24話・ユミルに利用されていた?
「おまえはネンネだからな。男の下半身事情は知らないだろうが、ほどほどに解放しないと辛いのさ」
「それは都合のいい言い訳でしょう? そうやってどんどん子供作って、自分の首絞めて何が面白いのかしら? ムダル神って」
いつの日か自分にとって代わる子供達を作ってどうするのかしら? そんなに自分の地位が惜しいのなら子供を作る様なことをしなければいいんじゃない。と、オリナには理解に苦しむ話だ。
「そのような発言を許すのはおまえだけだぞ。オリナ」
「はい。それはどうも。でもそのことを見咎めて注意してくれた魔王さまって良い人じゃない? やっぱり父神さまを思って言ってくれたとしか思えないわ。わたしには」
「しかし、やつは言ってはいけない一言を言った。
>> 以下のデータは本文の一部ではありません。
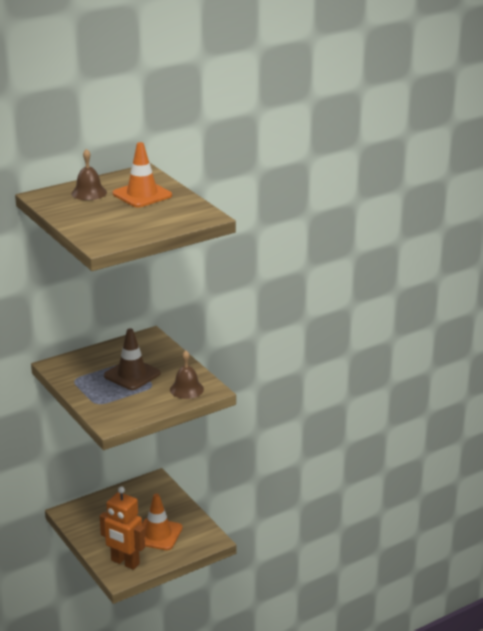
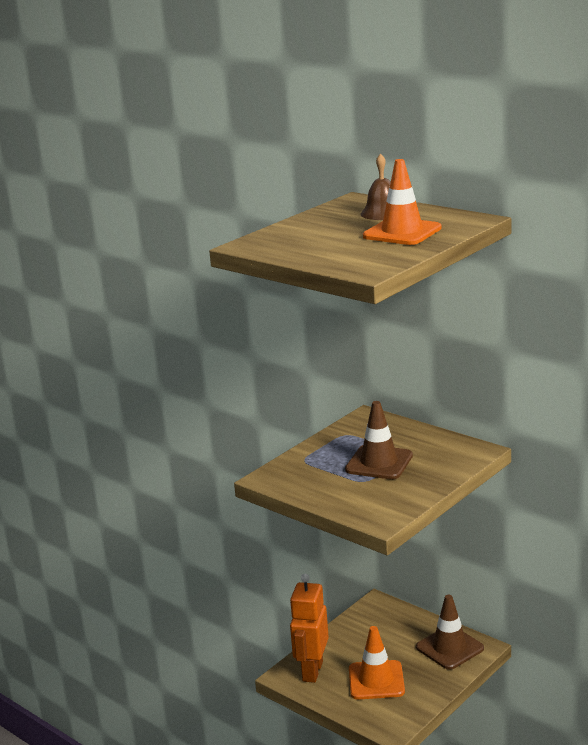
camera: 75 degrees right, 5 degrees down
(146, 493) = (449, 648): none -> brown traffic cone
(186, 389) = (371, 504): brown bell -> none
危機感が足りないのでは。と。ムダル神が父神に呪われたのを知ってるのは祖母神だけだ」
「その魔王さまが、祖母神さまから聞き出したのではないかとムダル神は恐れてるのね? つまり魔王さまがあなたの地位を狙ってると? そう思って彼を天界から追い払い魔王に貶めた。ずいぶんとあなたは疑い深いのね? ムダル神さま」
「オリナ‥!」
オリナはディークが話したことは彼の身に起きたことなのだと悟った。よく従兄がこれはある人の話なんだけどね。と、言いながら、自分の身に起きた事を話す事があったから。それに巨木に捕らわれたユミルは、父神さまにこの様な目に合わされたと話していた。その結果から読み取れたことは、このディークがムダル神かもしれないと言う事だ。
キッとムダル神を睨みつけるオリナにユミルが行けない。と、警戒を促す。その隣でディークはほお。と、納得したような声をあげた。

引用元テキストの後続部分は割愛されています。